A dynamic scaling event will be triggered. The target query CU number is calculated as:

60 × (80 / 70) ≈ 68.57 CU

This value is then rounded up to the next available CU number, resulting in a new size of 72 CU.

Procedures

The following demo shows how to configure dynamic auto-scaling on the Zilliz Cloud web console.

FAQ

  1. Which scaling option should I choose?

    The following is a quick tip to help you choose the right scaling method for your needs:

YfDow6t7Bh9HONbg60RcQryvnfe

  • If you have a very clear understanding of your workload patterns—such as consistent daily peaks or planned batch import jobs—manual scaling and scheduled scaling is right option for you. If you need to adjust the query CU immediately, choose manual scaling. If you want the adjustment to occur recurringly at a specific future time, choose scheduled scaling.

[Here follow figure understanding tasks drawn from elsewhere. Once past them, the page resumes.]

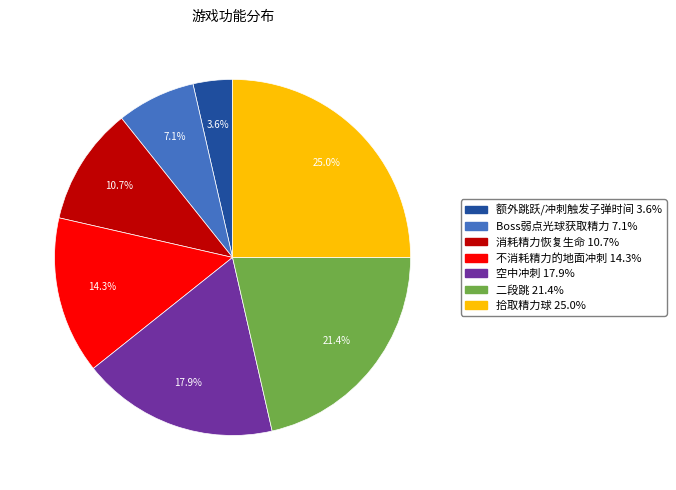

Combined, what portion of the pie is 拾取精力球 and 空中冲刺?

42.9%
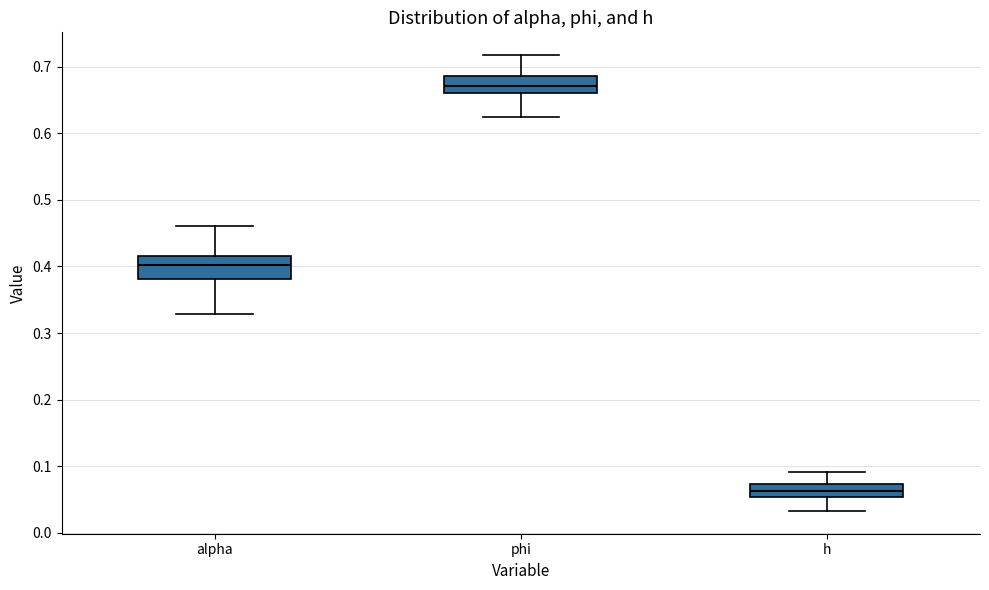

Where is the lower edge of the box for h on the y-axis? The values are not printed on the chart, so give them approximately, as read against the axis.

0.05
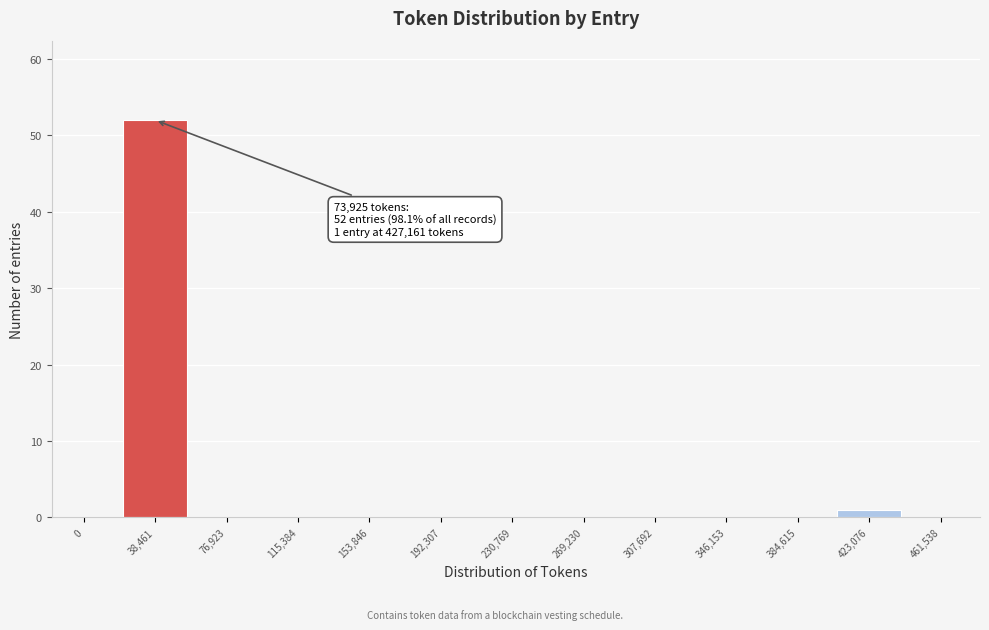

Reading left to right, transcribe all the data shown in this chart.

0=0	38,461=52	76,923=0	115,384=0	153,846=0	192,307=0	230,769=0	269,230=0	307,692=0	346,153=0	384,615=0	423,076=1	461,538=0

  • If your workload is unpredictable and varies throughout the day or week, dynamic scaling is recommended. It adjusts the cluster size automatically within a range you define, helping to maintain performance while optimizing cost.

  1. When should I scale replicas and when should I scale query CU?

    You are recommended to:

    • Increase replica count when:

      • You need to handle high QPS (queries per second) and high availability.

      • Your workload consists of many concurrent search or query requests. You need to increase throughput.

      Tips: Each replica is an independent copy of the query CU resources and handles a subset of queries.

    • Increase query CU when:

      • You are working with large datasets or require more collections.

      • You are seeing high CPU or memory usage.

      Tips: Increasing CU size gives each query node more computing resources and capacity.

    • Suggestion: For clusters with 1 - 8 CUs, you can directly scale query CU. For clusters with more than 8 CUs, please increase replicas.

  2. What are the limitations when scaling down a cluster?

    Clusters with replicas cannot scale down to fewer than 8 CUs.

    A scale-down request will only succeed if both of the following conditions are met:

    • The current data volume is less than 80% of the new CU size's capacity.

    • The number of collections and partitions is within the limit allowed by the new CU size.